Свободно вздохнув своей раздавленной грудью, Франция в одно мгновение забыла, что она возвращается в границы 1792 года, лишается первенства в мире и теряет территории в Средиземном море, в Мексиканском заливе и в Индийском океане — Мальту, Тобаго, Сент-Люсию, Иль-де-Франс, Родригес и Сейшелы.
Франция вновь обрела свою почву; она снова стала хозяйкой своей судьбы; она, наконец, начала собирать своих детей, все еще рассеянных по крепостям на севере и на востоке, в армиях за Луарой и в лазаретах.
На следующий день после отъезда казаков папаша Каде заявил, что ему хочется пойти посмотреть на свою землю.
Желание было вполне естественным для этого несчастного человека, некогда ходившего смотреть на свою землю ежедневно, а то и по два раза в день и не видевшего ее больше восьми месяцев.
Давно уже он готовился предпринять это нешуточное путешествие, каждый день при помощи Мадлен делая несколько лишних шагов, но, пока казаки расхаживали по его возлюбленной земле, он, насколько это ему удавалось, не давал волю воображению и чувствам, как поступил бы Коллатин по отношению к обесчещенной Лукреции, если бы Лукреция продолжала жить после преступления Тарквиния.
Мадлен, как обычно, предложила папаше Каде опереться на ее руку, но он отказался: ему хотелось наедине, без свидетелей вдоволь предаться ожидавшим его душевным волнениям.

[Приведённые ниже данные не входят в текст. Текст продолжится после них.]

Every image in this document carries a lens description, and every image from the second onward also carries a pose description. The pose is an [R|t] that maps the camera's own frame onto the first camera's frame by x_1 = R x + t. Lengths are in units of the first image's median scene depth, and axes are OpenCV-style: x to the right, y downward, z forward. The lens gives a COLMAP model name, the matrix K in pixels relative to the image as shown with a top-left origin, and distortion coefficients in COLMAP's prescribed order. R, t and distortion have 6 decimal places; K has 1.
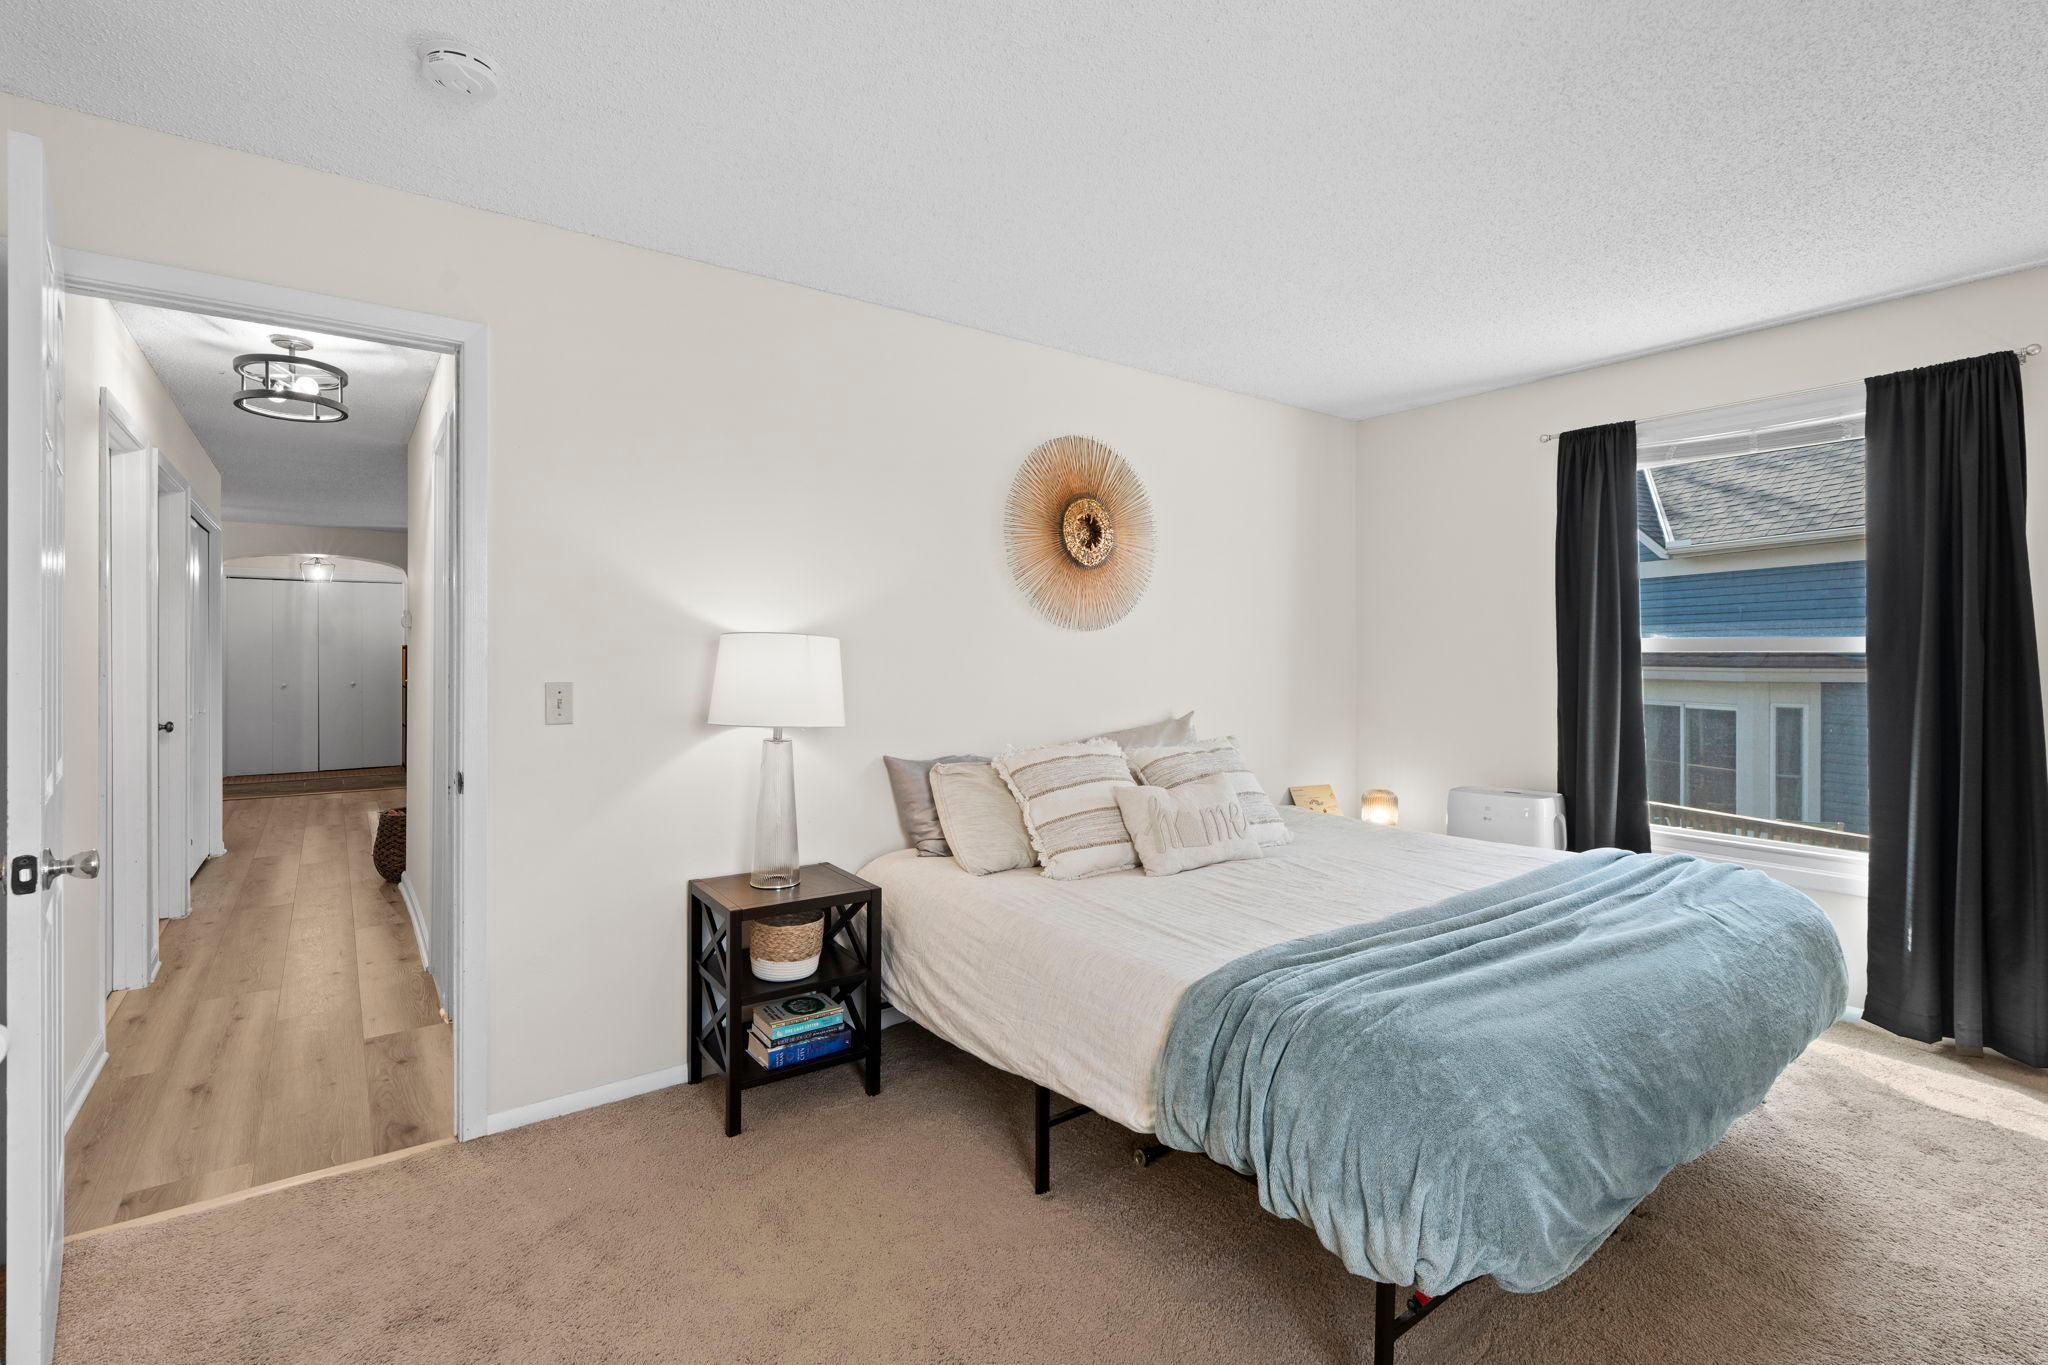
lens RADIAL K [[958.8, 0, 1021.4], [0, 958.8, 671.3], [0, 0, 1]] dist [-0.002132, 0.000424]
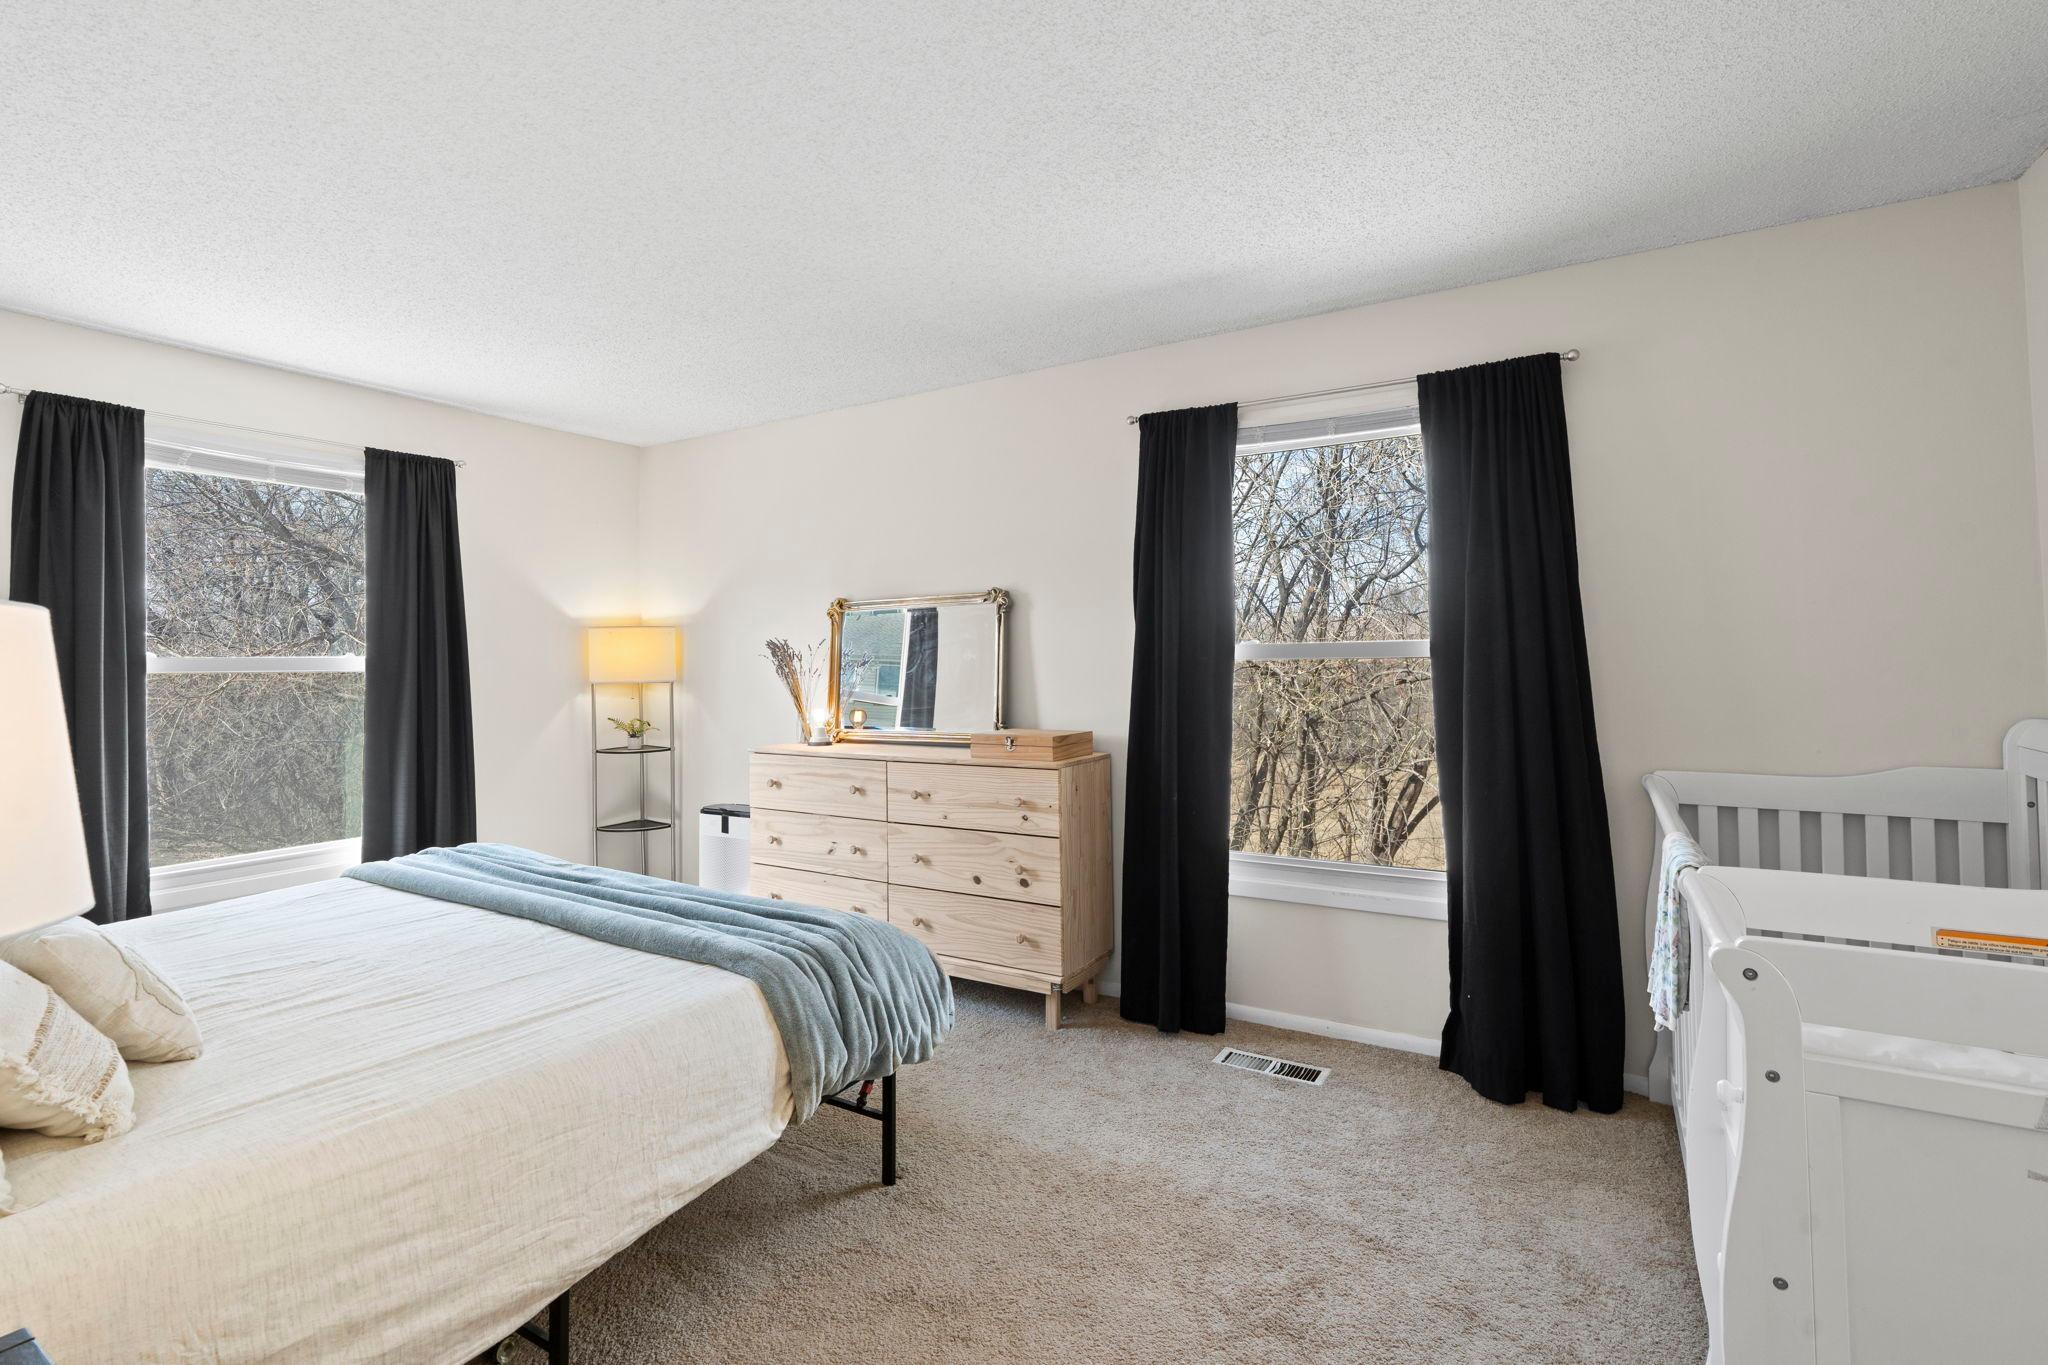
lens RADIAL K [[922.9, 0, 1021.5], [0, 922.9, 678.1], [0, 0, 1]] dist [-0.002369, 0.000812]
pose [[-0.379889, -0.011694, 0.924958, -0.540001], [0.030033, 0.999237, 0.024968, -0.014426], [-0.924544, 0.037264, -0.379248, 0.691560]]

Мадлен выказала некоторое опасение, сможет ли старик преодолеть такой длинный путь, ведь речь шла почти о четверти льё. Но папаша Каде сам с усилием поднялся, почти не хромая прошел через всю хижину и попросил, чтобы его поддержали только во время спуска с откоса, а дальше ему уже ничто не грозит.
Мадлен долго провожала его глазами, но, увидев, что старик уверенно дошел до поворота дороги, она понадеялась на его силу воли.
И правда, старик продолжал свой путь и вскоре увидел обширное разоренное поле.
На протяжении почти целого льё не видно было ничего, кроме земли, вытоптанной ногами солдат и копытами лошадей, полуразрушенных бараков и больших черных пятен в тех местах, где разжигали костры.
То был живой, а вернее, мертвый образ разорения.
Папаша Каде горестно покачал головой и двинулся дальше.
Дойдя до места, где должна была быть его земля, земля, где когда-то на его глазах начинали прорастать злаки, земля, расширявшиеся границы которой он без труда, но с гордостью мог охватить взглядом, старик искал ее, однако не находил.
Всякие границы исчезли: он уже не видел ни межевых столбиков, ни канавок — ни одного из тех знаков, которые говорят собственнику: «Это — твое, а это — твоего соседа».
Папаша Каде хотел поднять обе руки к небу, но левая ему не повиновалась и повисла вдоль тела, беспомощная и безжизненная.